* Given task 1
From the patch below, set down the passage starting with "int mat_multiply(struct mat_matrix_16b" and going on through "b->columns != c->columns)".
* Given task 2
According to the patch below, which two functions does the change improve?

## begin Text to read

From 3427edd0f98ec83e9722f5e0380b688566c67104 Mon Sep 17 00:00:00 2001
From: Shriram Shastry <malladi.sastry@intel.com>
Date: Mon, 29 Apr 2024 17:36:55 +0530
Subject: [PATCH] Math: Optimise 16-bit matrix multiplication functions.

Improve mat_multiply and mat_multiply_elementwise for 16-bit signed
integers by refactoring operations and simplifying handling of Q0 data.
Both functions now use incremented pointers in loop expressions for
better legibility and potential compiler optimisation.

Changes:
- Improved x pointer increments in mat_multiply.
- Integrating Q0 conditional logic into the main flow.
- Clean up the mat_multiply_elementwise loop structure.
- Ensure precision with appropriate fractional bit shifts.

These modifications aim to improve accuracy and efficiency in
fixed-point arithmetic operations.

Signed-off-by: Shriram Shastry <malladi.sastry@intel.com>
---
 src/math/matrix.c | 101 +++++++++++++++++++++-------------------------
 1 file changed, 46 insertions(+), 55 deletions(-)

diff --git a/src/math/matrix.c b/src/math/matrix.c
index e4c4c1ecbfff..30149f4675fc 100644
--- a/src/math/matrix.c
+++ b/src/math/matrix.c
@@ -3,6 +3,7 @@
 // Copyright(c) 2022 Intel Corporation. All rights reserved.
 //
 // Author: Seppo Ingalsuo <seppo.ingalsuo@linux.intel.com>
+//         Shriram Shastry <malladi.sastry@linux.intel.com>
 
 #include <sof/math/matrix.h>
 #include <errno.h>
@@ -10,86 +11,76 @@
 
 int mat_multiply(struct mat_matrix_16b *a, struct mat_matrix_16b *b, struct mat_matrix_16b *c)
 {
-	int64_t s;
-	int16_t *x;
-	int16_t *y;
-	int16_t *z = c->data;
-	int i, j, k;
-	int y_inc = b->columns;
-	const int shift_minus_one = a->fractions + b->fractions - c->fractions - 1;
-
 	if (a->columns != b->rows || a->rows != c->rows || b->columns != c->columns)
 		return -EINVAL;
 
-	/* If all data is Q0 */
-	if (shift_minus_one == -1) {
-		for (i = 0; i < a->rows; i++) {
-			for (j = 0; j < b->columns; j++) {
-				s = 0;
-				x = a->data + a->columns * i;
-				y = b->data + j;
-				for (k = 0; k < b->rows; k++) {
-					s += (int32_t)(*x) * (*y);
-					x++;
-					y += y_inc;
-				}
-				*z = (int16_t)s; /* For Q16.0 */
-				z++;
-			}
-		}
 
-		return 0;
-	}
+	int64_t acc;
+	int16_t *x, *y, *z = c->data;
+	int i, j, k;
+	/* Increment for pointer y to jump to the next row in matrix B */
+	int y_inc = b->columns;
+	const int shift_minus_one = a->fractions + b->fractions - c->fractions - 1;
+	const int shift = shift_minus_one + 1;
+
+	/* Calculate offset for rounding. The offset is only needed when shift is
+	 * non-negative (> 0). Since shift = shift_minus_one + 1, the check for non-negative
+	 * value is (shift_minus_one >= -1)

## end Text to read
## begin Data supplied

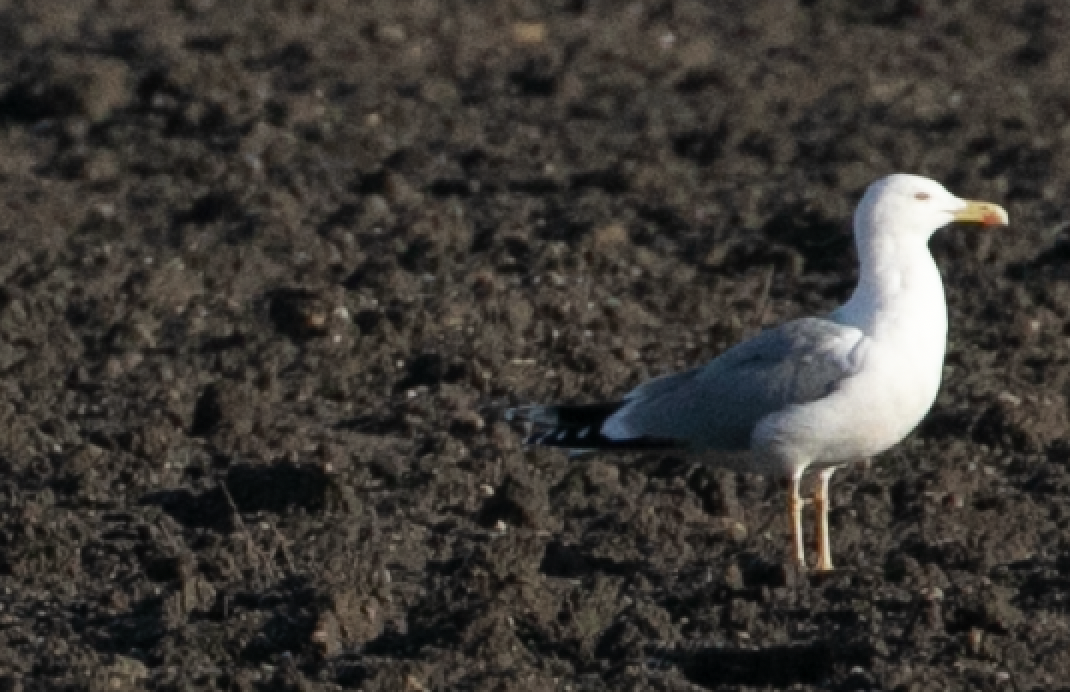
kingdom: Animalia
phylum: Chordata
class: Aves
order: Charadriiformes
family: Laridae
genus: Larus
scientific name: Larus michahellis
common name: Yellow-legged gull
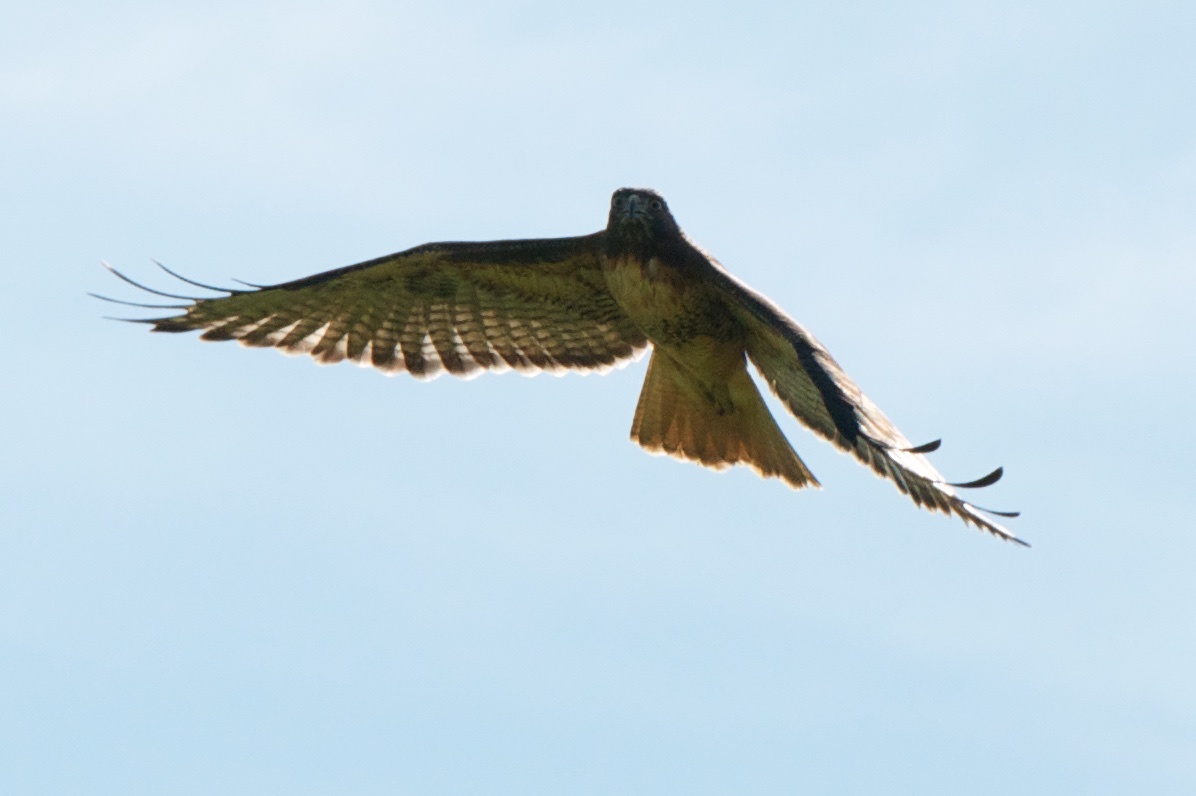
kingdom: Animalia
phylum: Chordata
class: Aves
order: Accipitriformes
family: Accipitridae
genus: Buteo
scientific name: Buteo jamaicensis
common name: Red-tailed hawk
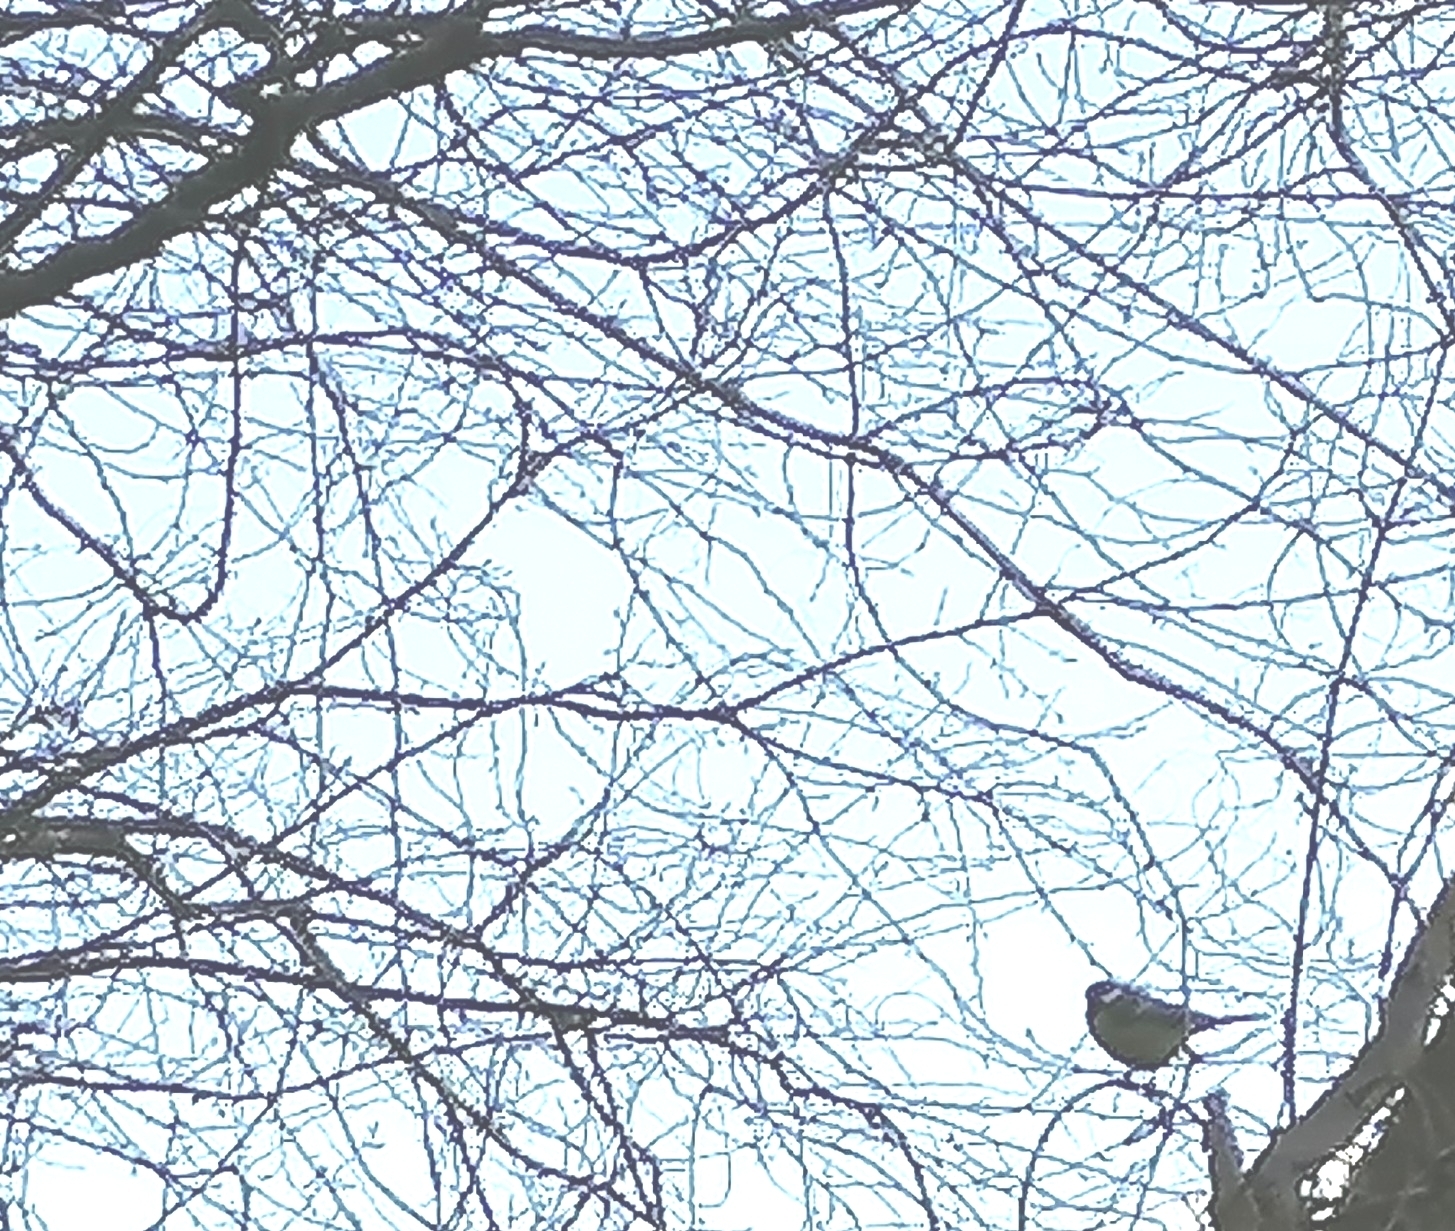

## end Data supplied

* Full answer 1
int mat_multiply(struct mat_matrix_16b *a, struct mat_matrix_16b *b, struct mat_matrix_16b *c)
 {
-	int64_t s;
-	int16_t *x;
-	int16_t *y;
-	int16_t *z = c->data;
-	int i, j, k;
-	int y_inc = b->columns;
-	const int shift_minus_one = a->fractions + b->fractions - c->fractions - 1;
-
 	if (a->columns != b->rows || a->rows != c->rows || b->columns != c->columns)

* Full answer 2
mat_multiply and mat_multiply_elementwise